* _Exercise set_
(1) In the kauditd boot regression thread, why does the author doubt that the code reading and writing the global auditd_conn works with RCU plus a spinlock? Answer in one to three sentences.
(2) In the kauditd boot regression thread, what does the trace indicate is wrong when get_net() goes to bump the refcount?

Start of Text shown

Re: Boot regression caused by kauditd

From: Cong Wang
Date: Thu Apr 27 2017 - 17:35:37 EST


On Thu, Apr 27, 2017 at 1:31 PM, Cong Wang <xiyou.wangcong@xxxxxxxxx> wrote:
> On Wed, Apr 26, 2017 at 2:20 PM, Paul Moore <paul@xxxxxxxxxxxxxx> wrote:
>> Thanks for the report, this is the only one like it that I've seen.
>> I'm looking at the code in Linus' tree and I'm not seeing anything
>> obvious ... looking at the trace above it appears that the problem is
>> when get_net() goes to bump the refcount and the passed net pointer is
>> NULL; unless I'm missing something, the only way this would happen in
>> kauditd_thread() is if the auditd_conn.pid value is non-zero but the
>> auditd_conn.net pointer is NULL.
>>
>> That shouldn't happen.
>>
>
> Looking at the code that reads/writes the global auditd_conn,
> I don't see how it even works with RCU+spinlock, RCU plays
> with pointers and you have to make a copy as its name implies.

End of Text shown
Start of Dataset section

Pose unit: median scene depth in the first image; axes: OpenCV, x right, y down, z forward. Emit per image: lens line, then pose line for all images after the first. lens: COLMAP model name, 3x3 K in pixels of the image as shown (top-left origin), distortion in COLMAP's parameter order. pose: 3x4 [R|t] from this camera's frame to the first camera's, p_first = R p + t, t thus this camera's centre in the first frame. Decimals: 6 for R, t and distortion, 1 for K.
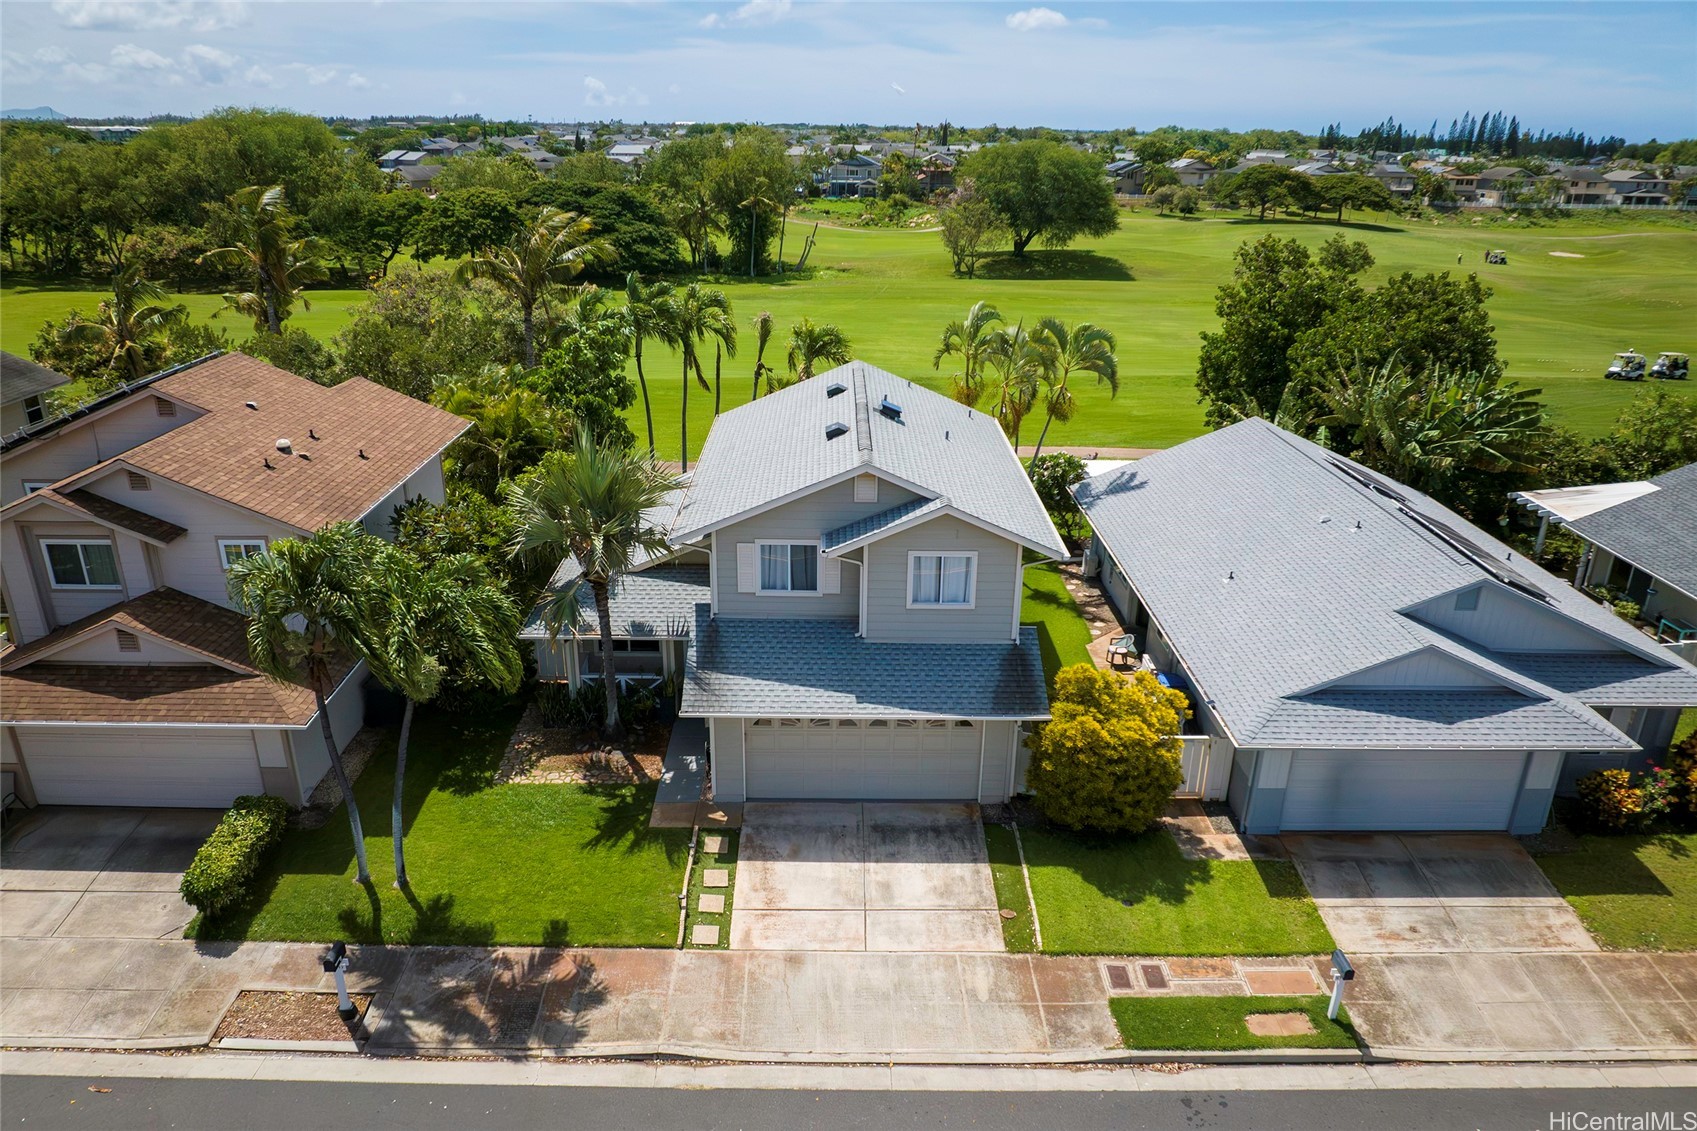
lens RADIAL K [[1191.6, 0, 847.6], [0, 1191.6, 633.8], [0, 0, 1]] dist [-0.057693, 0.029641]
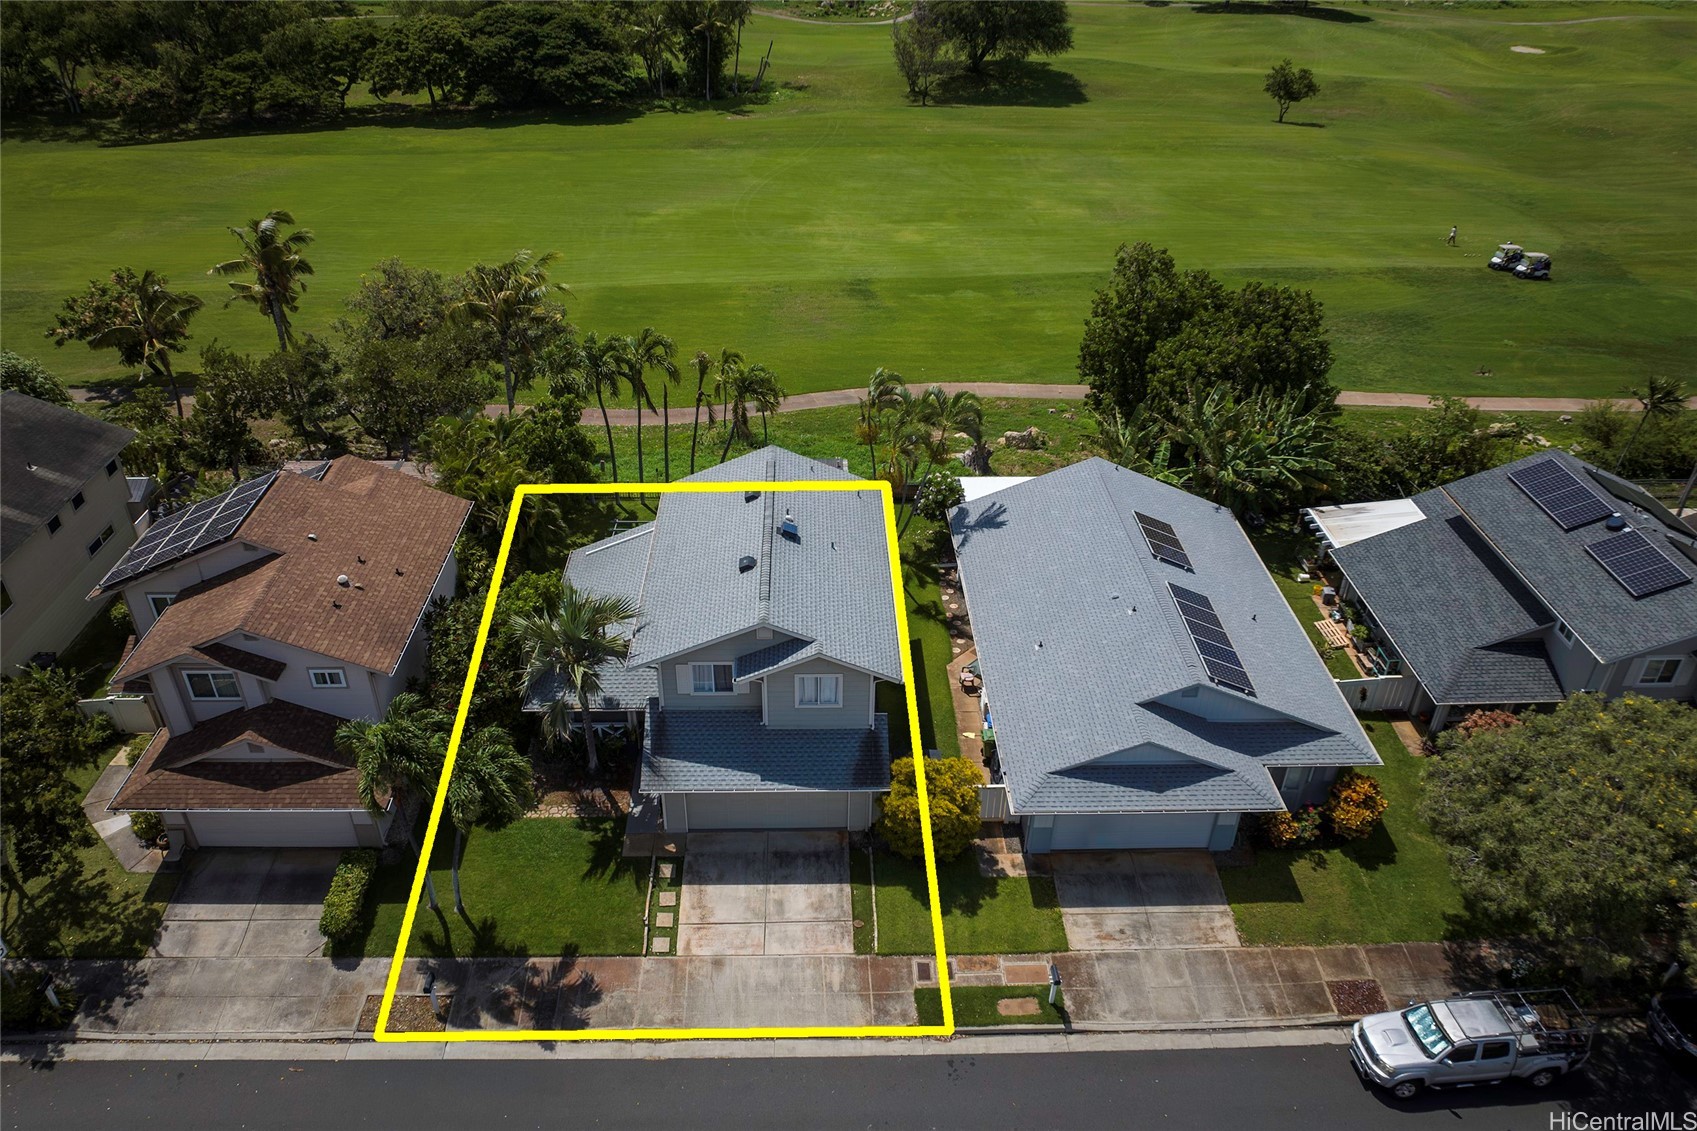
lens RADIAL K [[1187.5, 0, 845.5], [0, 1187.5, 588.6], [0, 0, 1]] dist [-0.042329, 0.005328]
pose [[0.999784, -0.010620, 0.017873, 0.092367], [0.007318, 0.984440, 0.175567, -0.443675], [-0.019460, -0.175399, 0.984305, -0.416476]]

End of Dataset section

* _Answers to the exercises_
(1) RCU works with pointers, and its name implies that you have to make a copy. The author does not see how the code that reads and writes auditd_conn fits that pattern.

(2) The net pointer passed to get_net() is NULL.